In their 10 k they show both.
sec.yahoo.com

Andrew



To: Bleeker who wrote (7392)8/1/1998 3:35:00 PM
From: AreWeThereYet  Read Replies (1) | Respond to of 14266
 
Bleeker, you maybe wrong so am I. Maybe someone else can confirm...

One major advantage of convertible notes is that there is no immediate threat of stock dilution. From what I saw from AKLM, there is no dilution from the note as of FY98Q2. There is noticably dilution in Q3 but I don't know whether this is a result of the bond or something else.

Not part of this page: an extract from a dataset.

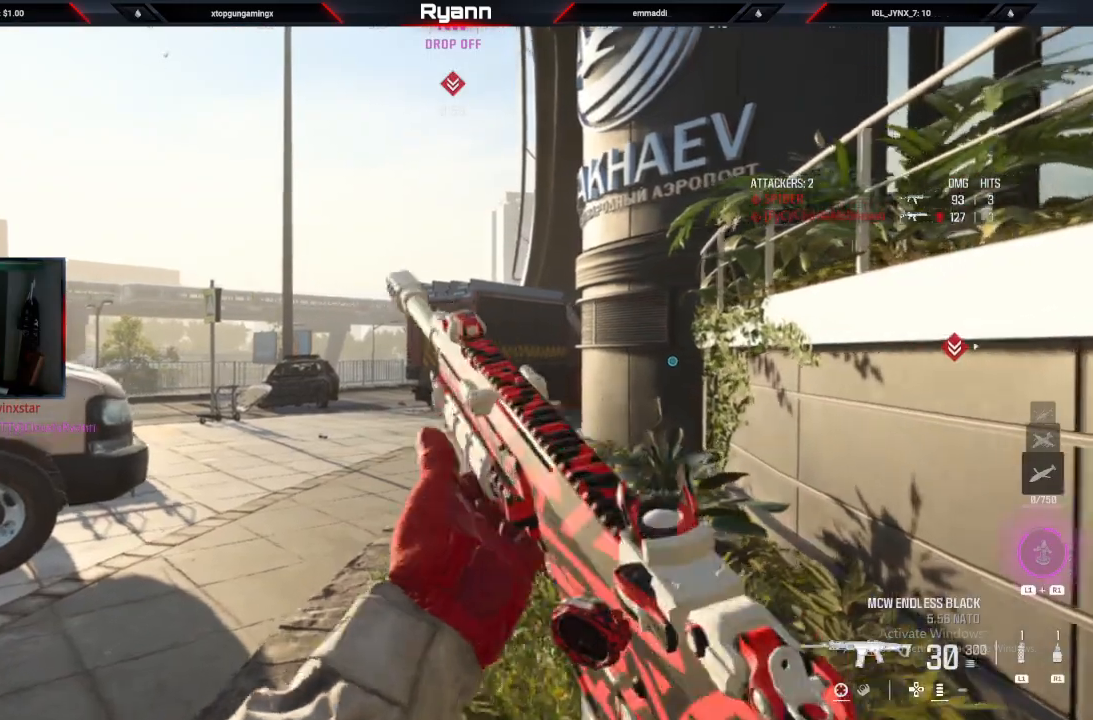
{"buttons": ["CIRCLE"], "left_stick": "up", "right_stick": "down"}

Ron: I doubt the amount will be much greater than 2 million. Stock is trading around $28 now. If THQI issue the note at $30 (oh no), it will require only two million.

aC

Excerpt from AKLM previous announcement...
"On February 26, 1997, Acclaim Entertainment, Inc., a Delaware corporation (the "Registrant"), completed a private placement of its 10% Convertible Subordinated Notes due 2002 (the "Notes"), in the aggregate principal amount of $50 million. The Notes are unsecured, and are convertible into shares of the Registrant's common stock, $.02 par value per share (the "Common Stock") at any time after 60 days following the date of initial issuance and prior to maturity, unless previously redeemed, at an initial conversion price of $5.18 per share, subject to anti-dilution adjustment under certain conditions."